Jejunal Haemorrhagic Syndrome

This is probably something that most of you will (hopefully!) never have heard of, but  we have seen a handful of cases of this unusual syndrome recently. While many of you will never see a case on your farm, if you do it will certainly stick in the memory. Not much is known about the causes of Jejunal
Haemorrhagic Syndrome (JHS) – it appears to be a disease predominantly of dairy cattle, and while recent research has ruled out clostridial disease as a possible cause, the actual cause is still unknown and remains under
investigation. Cows present as having abdominal (belly) pain (grinding teeth is often a sign of this), they appear bloated with reduced faecal output, they have a sudden drop in milk production and are lethargic with a rapid heart rate and either normal or low temperature.

These signs are quite non-specific, and examination is needed to rule out RDA,
intestinal obstruction, caecal dilation and other causes of abdominal pain. Veterinary examination of the cases we have seen recently has revealed gas filled intestines and clots of fresh/slightly digested blood in the faeces. This appears slightly different to the tarry, stinking black sticky faeces you may have seen in a cow with an ulcer, and indicates a bleed further along the digestive tract. This is indeed what is taking place, the jejunum is the second part of the cow’s small intestine, and in this syndrome large scale bleeding takes place across the lining of this part of the gut. The blood then clots in the lumen (inside) of the intestine and the cow cannot move this clot to pass it out.
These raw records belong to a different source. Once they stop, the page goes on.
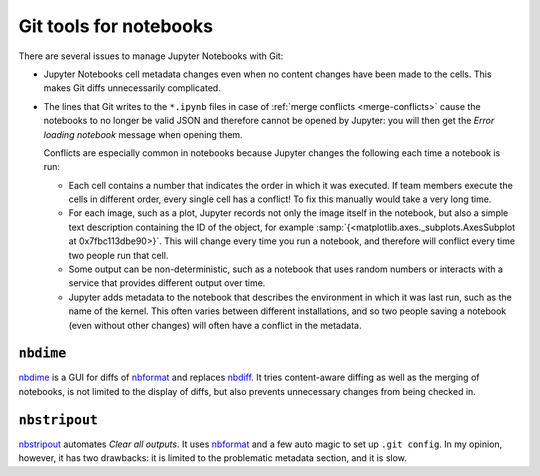 Git tools for notebooks
=======================

There are several issues to manage Jupyter Notebooks with Git:

* Jupyter Notebooks cell metadata changes even when no content changes have been
  made to the cells. This makes Git diffs unnecessarily complicated.
* The lines that Git writes to the ``*.ipynb`` files in case of :ref:`merge
  conflicts <merge-conflicts>` cause the notebooks to no longer be valid JSON
  and therefore cannot be opened by Jupyter: you will then get the *Error
  loading notebook* message when opening them.

  Conflicts are especially common in notebooks because Jupyter changes the
  following each time a notebook is run:

  * Each cell contains a number that indicates the order in which it was
    executed. If team members execute the cells in different order, every single
    cell has a conflict! To fix this manually would take a very long time.
  * For each image, such as a plot, Jupyter records not only the image itself in
    the notebook, but also a simple text description containing the ID of the
    object, for example :samp:`{<matplotlib.axes._subplots.AxesSubplot at
    0x7fbc113dbe90>}`. This will change every time you run a notebook, and
    therefore will conflict every time two people run that cell.
  * Some output can be non-deterministic, such as a notebook that uses random
    numbers or interacts with a service that provides different output over
    time.
  * Jupyter adds metadata to the notebook that describes the environment in
    which it was last run, such as the name of the kernel. This often varies
    between different installations, and so two people saving a notebook (even
    without other changes) will often have a conflict in the metadata.

``nbdime``
----------

`nbdime <https://nbdime.readthedocs.io/>`_ is a GUI for diffs of `nbformat
<https://nbformat.readthedocs.io/>`_ and replaces `nbdiff
<https://github.com/tarmstrong/nbdiff>`_. It tries content-aware diffing as well
as the merging of notebooks, is not limited to the display of diffs, but also
prevents unnecessary changes from being checked in.

.. _nbstripout_label:

``nbstripout``
--------------

`nbstripout <https://github.com/kynan/nbstripout>`_ automates *Clear all
outputs*. It uses `nbformat <https://nbformat.readthedocs.io/>`_ and a few auto
magic to set up ``.git config``. In my opinion, however, it has two drawbacks:
it is limited to the problematic metadata section, and it is slow.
This explains the belly pain (cramping intestines) high heart rate, lethargy and drop in milk production (loss of blood and fluid leads to signs of shock) and the abdominal bloating (the clot blocks the intestine and gas builds up behind it).

Rapid loss of blood into the intestines reduces the amount of blood circulating which will lead to the cow being unable to stand, and rapid deterioration is seen in these cases. Blood samples taken from our most recent case showed biochemical disruption: low chloride, low phosphorus, disrupted acid base balance and low blood sugar all contribute to a cow feeling pretty rotten and being unable/unwilling to stand.

Unfortunately the prognosis even with early and wide ranging attempts at treatment is exceptionally poor in these cases – 85-100% die and confident diagnosis of JHS can only be made by post mortem, where the carcass is very pale and when the jejunum is opened up long thick black ropes of solid clotted blood are found which have blocked the intestines.

Fingers crossed this is the last most of you ever hear or think about Jejunal Haemorrhagic Syndrome!